– Читай. Очень представляет, – серьезно произнесла больная.

Личико ее порозовело, в глазах дымился интерес, пальчики гладили притертую стеклянную голову прозрачного масла.

На четвертые сутки, как исчез худощавый прохожий урод, распугавший окрестное собачье, Гусев засунул глубоко под куртку папку с отчетом, особо проверив лист с грубыми резолюциями, и отправился на поиски потерпевшего. Никто кругом ничего не ведал и не знал. Видели уродов, но совсем не тех. Встречали говорунов и обещал, но крепких и бесстыжих, попадались и в кедах без шнурков, но все больше бухие, с заплетающимися от грязи штанинами.

Наконец Петр пробрался в центр развалин городской больницы и, преодолев баррикады из гнутых бочек, битого лабораторного стекла, кровавой стекловаты и ошметков бетона, остановился, войдя в проем бывшей когда-то двери, у стеклянного шкафа с вывернутыми железными ребрами полок, на которых все же в каком-то порядке расставлены были круглые стеклянные цилиндры с засахаренными кишками и заспиртованными аскаридами.

– Кого ищете, батенька? – осведомился у Петра знакомый голос.

– Мне вот его, – от неожиданности вздрогнул чертежник и погладил себя по распухшему отчетом пузу. – Человека этого, в босых кедах.

Чуть снизу уставилось на Гусева знакомое лицо профессора Митрофанова.

– А у нас таких нет-с, – хитро нахмурилось ученое лицо. – И быть не может, батенька. Мы на таких лекарства не расходуем и лечим уговорами не более суток, у нас нервное отделение закрыто из-за общего истощения. На замок. И еще на засов. Так что не обессудьте.

«Врет, и видит, что я вижу, что врет. И я вижу, что он видит…» – запутался Гусев.

– А как же живот то Ваш? Болит? – подошел поближе доктор, положил руку Петру на плечо.

– Нет, спасибо, проходит само. Но Вы то давайте будьте так добры мне подсказать, где содержится этот сухощаво изможденный гражданин с дальним предписанием. И зачем эти опыты над собаками проводить в лужах и показывать им тропки. Да. А то мне, думаете, жаловаться на все эти фокусы некому?

Митрофанов несколько взгурстнул, снял руку с Гусевского плеча и положил в крахмальный белый карман.

– Так Вам, батенька, зачем так называемые люди то все эти нужны. Ну там, в кедах и с собачьим опытом?

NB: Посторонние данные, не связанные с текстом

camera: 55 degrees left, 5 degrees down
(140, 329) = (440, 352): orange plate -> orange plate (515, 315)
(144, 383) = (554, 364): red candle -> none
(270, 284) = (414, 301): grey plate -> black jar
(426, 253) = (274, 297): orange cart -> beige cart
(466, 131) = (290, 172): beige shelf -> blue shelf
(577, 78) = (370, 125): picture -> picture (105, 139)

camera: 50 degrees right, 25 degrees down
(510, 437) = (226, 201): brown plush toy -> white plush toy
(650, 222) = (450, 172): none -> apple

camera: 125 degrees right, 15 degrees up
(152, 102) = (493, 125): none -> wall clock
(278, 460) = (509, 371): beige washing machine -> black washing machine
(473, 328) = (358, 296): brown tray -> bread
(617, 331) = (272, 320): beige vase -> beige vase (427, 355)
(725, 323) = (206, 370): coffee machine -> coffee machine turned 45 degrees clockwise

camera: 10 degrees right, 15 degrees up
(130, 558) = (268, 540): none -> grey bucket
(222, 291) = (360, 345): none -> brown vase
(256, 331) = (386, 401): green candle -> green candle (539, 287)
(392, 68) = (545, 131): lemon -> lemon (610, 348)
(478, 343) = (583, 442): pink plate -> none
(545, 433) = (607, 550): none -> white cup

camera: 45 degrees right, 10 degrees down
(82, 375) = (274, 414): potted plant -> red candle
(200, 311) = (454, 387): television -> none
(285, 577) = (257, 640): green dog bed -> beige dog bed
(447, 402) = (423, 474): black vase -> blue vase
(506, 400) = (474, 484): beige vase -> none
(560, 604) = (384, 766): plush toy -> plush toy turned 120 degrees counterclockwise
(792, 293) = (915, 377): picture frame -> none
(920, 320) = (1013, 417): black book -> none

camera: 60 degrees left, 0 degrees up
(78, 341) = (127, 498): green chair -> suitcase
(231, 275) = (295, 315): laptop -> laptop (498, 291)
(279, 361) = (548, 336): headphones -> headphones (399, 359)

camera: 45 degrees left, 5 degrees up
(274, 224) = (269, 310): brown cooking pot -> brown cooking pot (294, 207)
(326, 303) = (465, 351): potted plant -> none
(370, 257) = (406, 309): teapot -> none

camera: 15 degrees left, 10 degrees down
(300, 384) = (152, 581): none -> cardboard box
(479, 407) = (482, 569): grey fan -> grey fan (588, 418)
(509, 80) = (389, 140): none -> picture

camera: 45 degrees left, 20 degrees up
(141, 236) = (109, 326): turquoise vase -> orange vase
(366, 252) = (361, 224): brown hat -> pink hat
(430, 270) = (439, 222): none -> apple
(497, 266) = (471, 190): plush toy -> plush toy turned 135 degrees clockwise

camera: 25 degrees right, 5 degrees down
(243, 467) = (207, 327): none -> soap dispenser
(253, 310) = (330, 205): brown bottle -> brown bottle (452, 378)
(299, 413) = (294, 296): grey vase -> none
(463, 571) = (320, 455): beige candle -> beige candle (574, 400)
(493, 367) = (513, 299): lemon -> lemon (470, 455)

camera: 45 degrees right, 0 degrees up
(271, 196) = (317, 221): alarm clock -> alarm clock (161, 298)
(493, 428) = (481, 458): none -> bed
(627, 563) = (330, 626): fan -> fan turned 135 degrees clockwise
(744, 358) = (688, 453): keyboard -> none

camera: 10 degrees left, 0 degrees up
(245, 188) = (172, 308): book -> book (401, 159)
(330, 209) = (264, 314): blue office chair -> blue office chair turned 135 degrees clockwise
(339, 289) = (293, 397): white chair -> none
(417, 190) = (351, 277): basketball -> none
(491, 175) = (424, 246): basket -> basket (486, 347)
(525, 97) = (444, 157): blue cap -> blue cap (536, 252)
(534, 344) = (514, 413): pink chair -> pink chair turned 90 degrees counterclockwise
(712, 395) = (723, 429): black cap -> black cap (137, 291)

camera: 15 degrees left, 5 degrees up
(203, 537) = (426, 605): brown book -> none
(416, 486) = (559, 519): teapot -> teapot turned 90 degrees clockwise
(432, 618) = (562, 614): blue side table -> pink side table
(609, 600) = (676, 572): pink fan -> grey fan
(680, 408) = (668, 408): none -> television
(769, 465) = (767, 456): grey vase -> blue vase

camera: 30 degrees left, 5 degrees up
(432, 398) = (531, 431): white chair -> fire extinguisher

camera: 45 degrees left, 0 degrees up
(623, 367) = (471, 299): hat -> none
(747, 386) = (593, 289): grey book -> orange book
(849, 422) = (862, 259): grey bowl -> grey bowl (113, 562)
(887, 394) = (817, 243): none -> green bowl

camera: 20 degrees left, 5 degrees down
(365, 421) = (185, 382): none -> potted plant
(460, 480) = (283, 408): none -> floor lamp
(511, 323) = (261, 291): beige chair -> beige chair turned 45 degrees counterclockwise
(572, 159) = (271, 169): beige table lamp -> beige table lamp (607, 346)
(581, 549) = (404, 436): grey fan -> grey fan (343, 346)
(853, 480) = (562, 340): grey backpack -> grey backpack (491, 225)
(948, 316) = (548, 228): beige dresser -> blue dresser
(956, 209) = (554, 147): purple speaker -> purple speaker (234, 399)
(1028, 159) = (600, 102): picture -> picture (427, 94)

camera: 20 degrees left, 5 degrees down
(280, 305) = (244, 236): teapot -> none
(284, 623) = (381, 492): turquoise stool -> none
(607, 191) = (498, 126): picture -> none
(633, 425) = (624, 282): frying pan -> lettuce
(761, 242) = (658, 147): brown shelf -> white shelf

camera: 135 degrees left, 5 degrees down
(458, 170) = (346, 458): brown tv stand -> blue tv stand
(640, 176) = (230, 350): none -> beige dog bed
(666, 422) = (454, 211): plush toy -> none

Вы мне можете не таясь, мне и не такое больные… Кстати, как дочка то Ваша, что ж давненько не обращались?

«Раскрыл, узнал», – промелькнуло в Гусеве, и он схитрил.

– Личное ему устное послание и передачу ему требуется передать, если не помер, чтоб уже не беспокоился. Все, мол, как у людей, где надо. Кроме молока и хлеба, которые, ясное дело, сожраны.

– М-да, – Митрофанов в задумчивости потер переносицу.

Тут какие-то двери, которых первоначально и не было, резко звякнув, раскрылись, и из них перед профессором и чертежником вывалилась неожиданная группа лиц в составе по генеральски одетого здорового краснолицего мужичины, еще другого – в кожаном новом «пилоте» и с маслянистым лисим лицом, и еще третьего – державшегося у распахнутых дверей особнячком и совсем без лица, и потому не оставившего и штриха в точной чертежной памяти Гусева.

– Всем стоять. Руки по швам. Ноги врозь, отставить, – крикнул генеральски одетый.

– Да ладно тебе, Гаврила, – проворчал кожаный и, с силой пнув ногой попавшееся под руку передвижное кресло женского отделения под халат профессору, произнес: – Присаживайтесь пока, Митрофанов.

Профессор ловко присел в неудобное кресло и сказал чертежнику, растягивая слова: «А Вам, больной, три пилюльки слабительного, и баиньки, баиньки».

– Руки, – крикнул чертежнику кожаный и, ловко задрав вверх Петины рукава, тщательно ощупал бока и штанины, ища боевое оснащение.